また、永住許可を取得すれば就労制限から完全に解放されます。永住許可の要件を満たしている方は、長期的な視点で永住申請を検討されることをお勧めします。副業を自由に行いたいという動機だけで身分系ビザへの変更を狙うのは現実的ではありませんが、すでに要件を満たしている方にとっては有力な選択肢です。
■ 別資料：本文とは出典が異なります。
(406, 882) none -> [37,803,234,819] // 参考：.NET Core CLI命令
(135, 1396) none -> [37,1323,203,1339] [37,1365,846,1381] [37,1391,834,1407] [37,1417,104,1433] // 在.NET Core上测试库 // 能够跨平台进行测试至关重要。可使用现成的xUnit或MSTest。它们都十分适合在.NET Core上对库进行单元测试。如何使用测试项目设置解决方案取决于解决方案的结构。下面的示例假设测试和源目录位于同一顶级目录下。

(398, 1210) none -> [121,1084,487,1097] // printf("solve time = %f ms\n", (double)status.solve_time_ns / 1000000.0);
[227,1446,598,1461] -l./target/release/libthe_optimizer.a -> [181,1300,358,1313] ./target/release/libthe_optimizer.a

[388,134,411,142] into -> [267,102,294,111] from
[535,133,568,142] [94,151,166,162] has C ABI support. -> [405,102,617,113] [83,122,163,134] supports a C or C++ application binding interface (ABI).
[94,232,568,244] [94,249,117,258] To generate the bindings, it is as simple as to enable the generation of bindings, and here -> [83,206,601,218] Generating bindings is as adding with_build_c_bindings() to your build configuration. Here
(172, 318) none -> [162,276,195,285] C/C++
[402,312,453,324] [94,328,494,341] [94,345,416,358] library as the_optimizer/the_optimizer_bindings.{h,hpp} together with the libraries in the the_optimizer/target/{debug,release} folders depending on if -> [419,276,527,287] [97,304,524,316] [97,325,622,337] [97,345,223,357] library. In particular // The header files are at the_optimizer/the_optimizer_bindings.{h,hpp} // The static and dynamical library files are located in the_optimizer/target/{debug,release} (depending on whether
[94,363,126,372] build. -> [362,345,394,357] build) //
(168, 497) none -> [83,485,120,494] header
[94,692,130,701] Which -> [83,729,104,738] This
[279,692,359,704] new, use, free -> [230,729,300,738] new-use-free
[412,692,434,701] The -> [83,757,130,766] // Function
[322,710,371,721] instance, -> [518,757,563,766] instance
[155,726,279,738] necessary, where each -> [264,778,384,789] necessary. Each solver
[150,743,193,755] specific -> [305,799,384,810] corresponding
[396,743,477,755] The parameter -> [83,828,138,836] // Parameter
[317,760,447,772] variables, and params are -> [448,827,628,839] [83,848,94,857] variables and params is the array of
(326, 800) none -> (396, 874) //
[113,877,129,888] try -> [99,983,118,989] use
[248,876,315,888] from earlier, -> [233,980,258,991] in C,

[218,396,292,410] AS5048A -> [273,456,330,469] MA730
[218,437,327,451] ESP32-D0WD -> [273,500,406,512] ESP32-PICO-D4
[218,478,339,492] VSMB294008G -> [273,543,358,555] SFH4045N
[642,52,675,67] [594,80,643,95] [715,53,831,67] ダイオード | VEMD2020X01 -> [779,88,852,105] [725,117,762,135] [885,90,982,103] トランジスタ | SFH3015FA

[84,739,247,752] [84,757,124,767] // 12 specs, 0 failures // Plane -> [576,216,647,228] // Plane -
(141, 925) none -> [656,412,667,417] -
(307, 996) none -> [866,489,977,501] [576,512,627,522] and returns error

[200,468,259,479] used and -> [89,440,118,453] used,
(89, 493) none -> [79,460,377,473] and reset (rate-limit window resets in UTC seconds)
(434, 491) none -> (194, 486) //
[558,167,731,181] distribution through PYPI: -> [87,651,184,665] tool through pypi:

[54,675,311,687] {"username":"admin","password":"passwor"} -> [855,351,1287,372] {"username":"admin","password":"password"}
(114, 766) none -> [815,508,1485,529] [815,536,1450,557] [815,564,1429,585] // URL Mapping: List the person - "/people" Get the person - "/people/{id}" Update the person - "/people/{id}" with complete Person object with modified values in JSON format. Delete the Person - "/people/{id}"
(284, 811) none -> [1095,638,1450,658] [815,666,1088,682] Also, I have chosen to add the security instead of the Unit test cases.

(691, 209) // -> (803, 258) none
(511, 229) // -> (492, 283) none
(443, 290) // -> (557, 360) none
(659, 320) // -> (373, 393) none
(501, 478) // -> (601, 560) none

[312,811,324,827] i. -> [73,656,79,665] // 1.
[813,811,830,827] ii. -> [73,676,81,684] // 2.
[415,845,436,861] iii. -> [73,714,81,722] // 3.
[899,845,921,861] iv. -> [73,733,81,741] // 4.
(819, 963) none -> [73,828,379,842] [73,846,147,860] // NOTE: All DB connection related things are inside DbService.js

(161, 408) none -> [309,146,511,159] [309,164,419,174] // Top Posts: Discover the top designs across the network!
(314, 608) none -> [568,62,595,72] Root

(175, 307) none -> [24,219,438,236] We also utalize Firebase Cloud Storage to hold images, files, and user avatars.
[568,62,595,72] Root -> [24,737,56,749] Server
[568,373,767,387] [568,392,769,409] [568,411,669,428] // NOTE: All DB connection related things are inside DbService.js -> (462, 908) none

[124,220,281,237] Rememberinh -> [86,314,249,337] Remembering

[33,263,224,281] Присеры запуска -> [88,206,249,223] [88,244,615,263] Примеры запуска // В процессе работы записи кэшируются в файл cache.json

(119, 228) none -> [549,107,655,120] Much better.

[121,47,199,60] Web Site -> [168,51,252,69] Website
身分系在留資格であっても、勤務先への届出義務や税務上の確定申告義務は就労ビザの方と同様に発生します。就労制限がないことと法的義務がないことは別の話ですので、副業を始める際は税務面での対応も忘れずに行ってください。
最後に
就労ビザでのアルバイトや副業は、資格外活動許可を取得すれば条件付きで認められます。ただし、留学生のアルバイトとは異なり、就労ビザの方には「個別許可」が求められ、副業内容が在留資格に関連していることや本業に支障がないことなど、厳格な審査基準が設けられています。許可なく副業を始めてしまうと、在留資格の取消しという取り返しのつかない結果を招くおそれがあります。